Dr Devarakonda: I mean, lung cancer is a major global problem. It still claims a lot of lives every year, and I was, like I was just alluding to, it’s the number one cause of cancer-related death. You know, I think a few take home messages is that our understanding of lung cancer has changed. Lung cancer is not just a smoking-related cancer anymore. Which often tends to, even if that's the case, there is no reason why there should be any stigma surrounding this disease. But in general, the biggest risk factor for getting lung cancer is having lungs. It could be any of us that get lung cancer. So I think the increased awareness would probably help with, you know, early detection of cancers where persistent symptoms don't go unnoticed for a long time just because patients don't fit a certain stereotype. I think that's one, you know, area that I would really like to emphasize.

Two, for patients who or, you know, for people who still smoke, there is never a good time. You just have to stop smoking today, right. Right now.
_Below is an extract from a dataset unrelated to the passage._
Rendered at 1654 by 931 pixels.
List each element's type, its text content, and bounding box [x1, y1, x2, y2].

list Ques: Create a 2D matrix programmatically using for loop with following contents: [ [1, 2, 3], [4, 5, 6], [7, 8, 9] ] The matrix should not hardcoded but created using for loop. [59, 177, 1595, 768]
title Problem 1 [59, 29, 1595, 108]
Because smoking all said and done is the number one preventable cause of not just lung cancer but cellular level diseases. Right? There’s a systemic number of people that die from cardiovascular disease and smoking is a huge risk factor even in that space. 

And finally, you know, our understanding of the disease is changing at so many other levels too, right? We now have understanding that maybe there's a small percentage of lung cancers or a modest size of lung cancers that may have some kind of familial predisposition. So as our knowledge of cancers of genetic, I'm sorry, as our knowledge of germline alterations in lung cancer continues to evolve, then maybe there will be a role for genetic counseling. And that could lean pretty heavily on for some, you know, very select kind of screening strategies. 

And finally, I think the, you know, every passing month, I feel a little bit more optimistic because this is still a bad disease. You know, we still have the success stories that we have, you can count on one hand, while you still have a vast majority of patients that don't have outcomes that you like seeing. So it's still a huge area of unmet need, but the optimism does come from the fact that drug development is progressing at an exponential pace. We have many good drugs in the pipeline, and it's no easy task. Things won't change overnight, but I definitely think we're headed in the right direction.